**DESCRIPTION OF THE TASK:** Only lines containing the string "Services" belong in the answer; find them in the records and copy them.

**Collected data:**
════════

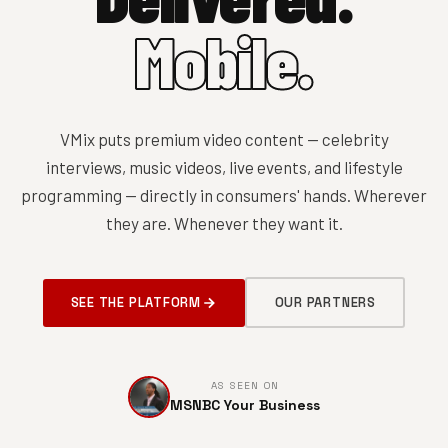
Mobile.
VMix puts premium video content — celebrity
interviews, music videos, live events, and lifestyle
programming — directly in consumers' hands. Wherever
they are. Whenever they want it.
SEE THE PLATFORM
OUR PARTNERS
AS SEEN ON
MSNBC Your Business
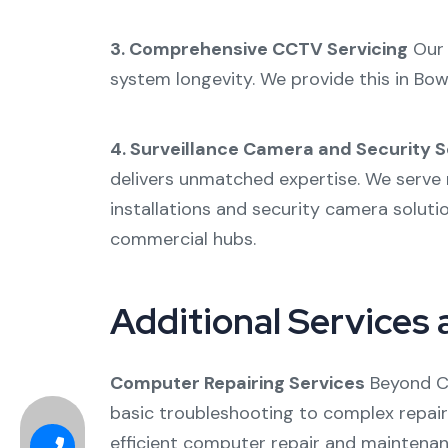
3. Comprehensive CCTV Servicing
Ou
system longevity. We provide this in
Bow
4. Surveillance Camera and Security S
delivers unmatched expertise. We serve 
installations and
security camera soluti
commercial hubs.
Additional Services 
Computer Repairing Services
Beyond CC
basic troubleshooting to complex repair
efficient
computer repair
and maintenanc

════════

**RESULT OF THE EXERCISE:**
Additional Services 
Computer Repairing Services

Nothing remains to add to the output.